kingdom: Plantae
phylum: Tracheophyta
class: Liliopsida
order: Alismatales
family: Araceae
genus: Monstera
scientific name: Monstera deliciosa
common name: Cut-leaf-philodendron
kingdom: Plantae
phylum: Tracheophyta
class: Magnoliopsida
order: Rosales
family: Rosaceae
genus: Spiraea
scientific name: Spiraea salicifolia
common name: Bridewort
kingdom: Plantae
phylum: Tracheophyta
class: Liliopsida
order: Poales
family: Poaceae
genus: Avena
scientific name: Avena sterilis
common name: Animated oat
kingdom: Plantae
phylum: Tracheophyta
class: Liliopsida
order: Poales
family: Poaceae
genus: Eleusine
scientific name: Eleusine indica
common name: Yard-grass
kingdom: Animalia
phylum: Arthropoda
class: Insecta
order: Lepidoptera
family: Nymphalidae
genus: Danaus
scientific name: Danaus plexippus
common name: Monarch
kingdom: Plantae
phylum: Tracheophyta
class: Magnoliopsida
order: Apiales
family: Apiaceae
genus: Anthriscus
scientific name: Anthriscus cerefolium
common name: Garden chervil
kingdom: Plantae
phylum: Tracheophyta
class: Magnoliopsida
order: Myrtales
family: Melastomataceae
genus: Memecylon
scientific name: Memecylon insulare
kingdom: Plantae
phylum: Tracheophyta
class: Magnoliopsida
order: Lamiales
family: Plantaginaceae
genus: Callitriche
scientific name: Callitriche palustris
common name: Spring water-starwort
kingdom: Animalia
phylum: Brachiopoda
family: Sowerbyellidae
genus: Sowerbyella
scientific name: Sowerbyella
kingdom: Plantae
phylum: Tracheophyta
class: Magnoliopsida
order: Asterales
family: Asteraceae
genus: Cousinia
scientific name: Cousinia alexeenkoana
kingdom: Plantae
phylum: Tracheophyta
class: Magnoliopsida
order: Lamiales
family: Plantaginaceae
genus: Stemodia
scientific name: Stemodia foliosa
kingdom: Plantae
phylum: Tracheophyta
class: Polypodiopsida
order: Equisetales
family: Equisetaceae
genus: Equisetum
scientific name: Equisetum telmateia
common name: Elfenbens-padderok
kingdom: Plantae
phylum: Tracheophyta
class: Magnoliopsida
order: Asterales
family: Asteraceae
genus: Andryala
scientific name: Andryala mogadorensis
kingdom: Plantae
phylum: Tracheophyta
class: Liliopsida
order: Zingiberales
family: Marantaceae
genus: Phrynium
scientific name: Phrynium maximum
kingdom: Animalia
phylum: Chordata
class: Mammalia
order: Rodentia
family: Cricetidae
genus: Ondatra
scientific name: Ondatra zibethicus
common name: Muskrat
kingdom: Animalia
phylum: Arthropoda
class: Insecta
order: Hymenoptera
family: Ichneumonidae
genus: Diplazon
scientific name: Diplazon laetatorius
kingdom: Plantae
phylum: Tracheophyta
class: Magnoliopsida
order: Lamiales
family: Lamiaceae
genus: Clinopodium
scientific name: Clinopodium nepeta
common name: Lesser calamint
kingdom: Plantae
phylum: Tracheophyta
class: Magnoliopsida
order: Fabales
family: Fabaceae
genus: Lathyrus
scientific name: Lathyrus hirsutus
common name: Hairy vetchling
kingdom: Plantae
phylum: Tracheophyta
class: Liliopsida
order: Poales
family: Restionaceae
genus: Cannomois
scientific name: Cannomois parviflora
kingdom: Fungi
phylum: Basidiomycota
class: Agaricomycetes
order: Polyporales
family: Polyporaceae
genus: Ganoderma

※ ※ ※

§ AIM: Present as a numbered list every line from the one containing "common name: Garden chervil" up to and including the one containing "scientific name: Callitriche palustris". Omit any blank lines.

§ TASK RESPONSE:
1. common name: Garden chervil
2. kingdom: Plantae
3. phylum: Tracheophyta
4. class: Magnoliopsida
5. order: Myrtales
6. family: Melastomataceae
7. genus: Memecylon
8. scientific name: Memecylon insulare
9. kingdom: Plantae
10. phylum: Tracheophyta
11. class: Magnoliopsida
12. order: Lamiales
13. family: Plantaginaceae
14. genus: Callitriche
15. scientific name: Callitriche palustris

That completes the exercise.